-------- 記事 --------

船橋記念(サラ3歳以上 別定 南関東G3 1800m良)

○(1)シャコーオープン   (54・的場文) 1分52秒4
 (2)トミケンマイルズ   (54・張田)  2
◎(3)アイディンワンダー  (56・桑島)  2.1/2
△(4)ロッキーアピール   (56・山崎)  6
 (5)クラシカルマウント  (54・見沢)  首
………………………………………………
 △(6)ファイブビーンズ  (54・内田博)
 ▲(7)ラヴァリーフリッグ (55・石崎隆)
 △(12)アオバコリン    (54・森下)

単230円 馬複590円 馬単1200円
3連複930円 3連単3870円

 シャコーオープンは、昨春クラシック羽田盃4着など、ナイキアディライト、ナイキゲルマンに次ぐ世代No.3。体質のひ弱さ、加えてゲート難、気性難で足踏みしたが、4走前からブリンカー着用、的場文騎手とのコンビも当たり、素質がいよいよ開花している。昨年エスプリシーズとよく似た歩み。「今が成長期。いいときに乗せてもらえてラッキーです」。一戦ごとに自分のイメージに近づいていくのだろう。繰り返し「これからの馬…」と強調した。

 蛯名厩舎は01年、スーパーチャンピオンシップ(ナミ)以来久々の重賞制覇。大井リーディング常連だけに意外だが、勝負ごとのめぐり合わせとはそんなものか。「1歳のときに見て惚れ込んだ馬。嬉しいね。この夏は門別のファンタストクラブで乗り込む予定。もっと逞しい馬に鍛えたい」。ジェイドロバリー×ハイセイコー、いかにもという馬力型。今後の変わり身しだいで統一Gにも脈が出る。

 トミケンマイルズは逃げるロッキーアピールにあえて喧嘩を売らず2番手で折り合った。結果張田Jの好騎乗。ベストは短~マイルと思えるが、スピード能力と競馬センスがかなり高い。逆にアイディンワンダーは、勝ち馬と終始同位置で進んだものの、3~4コーナー勝負どころで反応が鈍かった。前走大井記念2着。大型馬ながら細身で、胴も脚もすらりと長い。あるいは現在異色派となった生粋のステイヤーか。個人的には北海道ブリーダーズGCあたりをめざしてほしい。

 ロッキーアピールはルーキー山崎誠士騎手、思い切りのよい先行で、自身の能力は出し切ったとみる。ラヴァリーフリッグの15キロ増は、地元競馬ゆえ微妙な誤算か。ただパドックなどいつも通り前へ前への好気合。何よりタフで健康が長所だろう。狙いの牝馬戦では再びきっちり仕上げてくる。ファイブビーンズは終始ちぐはぐな折り合いで、好走時のリズムに遠かった。かかり癖を出したアオバコリンも、次走いきなり一変はイメージしづらい。

-------- 資料の抜き書き --------

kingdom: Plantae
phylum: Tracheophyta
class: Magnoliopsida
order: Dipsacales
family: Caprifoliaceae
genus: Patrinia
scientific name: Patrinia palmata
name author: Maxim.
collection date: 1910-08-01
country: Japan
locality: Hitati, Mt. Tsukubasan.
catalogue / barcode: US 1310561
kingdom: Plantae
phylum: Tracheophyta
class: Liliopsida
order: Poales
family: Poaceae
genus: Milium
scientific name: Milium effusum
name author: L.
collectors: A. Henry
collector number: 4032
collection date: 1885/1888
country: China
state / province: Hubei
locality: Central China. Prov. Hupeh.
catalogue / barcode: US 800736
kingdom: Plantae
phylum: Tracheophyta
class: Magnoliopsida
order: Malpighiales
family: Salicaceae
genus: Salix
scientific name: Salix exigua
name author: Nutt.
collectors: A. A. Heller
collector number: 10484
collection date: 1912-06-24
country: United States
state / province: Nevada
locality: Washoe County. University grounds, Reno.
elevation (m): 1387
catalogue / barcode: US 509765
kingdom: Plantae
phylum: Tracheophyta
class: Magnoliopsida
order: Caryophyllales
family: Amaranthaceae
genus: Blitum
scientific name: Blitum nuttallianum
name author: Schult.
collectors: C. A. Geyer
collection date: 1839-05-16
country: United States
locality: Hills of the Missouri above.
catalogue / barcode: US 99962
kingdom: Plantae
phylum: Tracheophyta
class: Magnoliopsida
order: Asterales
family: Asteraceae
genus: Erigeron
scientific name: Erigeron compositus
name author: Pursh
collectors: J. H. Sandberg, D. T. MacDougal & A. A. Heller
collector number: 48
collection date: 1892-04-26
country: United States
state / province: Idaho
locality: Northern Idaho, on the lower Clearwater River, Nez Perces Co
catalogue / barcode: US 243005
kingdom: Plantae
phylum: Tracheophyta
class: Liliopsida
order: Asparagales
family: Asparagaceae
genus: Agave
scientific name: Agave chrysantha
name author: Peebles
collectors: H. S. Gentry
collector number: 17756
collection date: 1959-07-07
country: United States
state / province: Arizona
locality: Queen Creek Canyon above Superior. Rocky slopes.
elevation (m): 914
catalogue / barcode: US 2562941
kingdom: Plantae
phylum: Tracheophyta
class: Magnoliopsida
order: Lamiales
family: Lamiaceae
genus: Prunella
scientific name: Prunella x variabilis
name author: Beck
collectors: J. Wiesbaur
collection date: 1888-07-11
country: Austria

--------

やること. 船橋記念の記事のうち、「トミケンマイルズは逃げるロッ」から「なり一変はイメージしづらい。」までを、どちらの言葉も含めて一字も変えずに書き写してください。 この資料は、船橋記念の記事とは何の関係もありません。

答えの例.
トミケンマイルズは逃げるロッキーアピールにあえて喧嘩を売らず2番手で折り合った。結果張田Jの好騎乗。ベストは短~マイルと思えるが、スピード能力と競馬センスがかなり高い。逆にアイディンワンダーは、勝ち馬と終始同位置で進んだものの、3~4コーナー勝負どころで反応が鈍かった。前走大井記念2着。大型馬ながら細身で、胴も脚もすらりと長い。あるいは現在異色派となった生粋のステイヤーか。個人的には北海道ブリーダーズGCあたりをめざしてほしい。

 ロッキーアピールはルーキー山崎誠士騎手、思い切りのよい先行で、自身の能力は出し切ったとみる。ラヴァリーフリッグの15キロ増は、地元競馬ゆえ微妙な誤算か。ただパドックなどいつも通り前へ前への好気合。何よりタフで健康が長所だろう。狙いの牝馬戦では再びきっちり仕上げてくる。ファイブビーンズは終始ちぐはぐな折り合いで、好走時のリズムに遠かった。かかり癖を出したアオバコリンも、次走いきなり一変はイメージしづらい。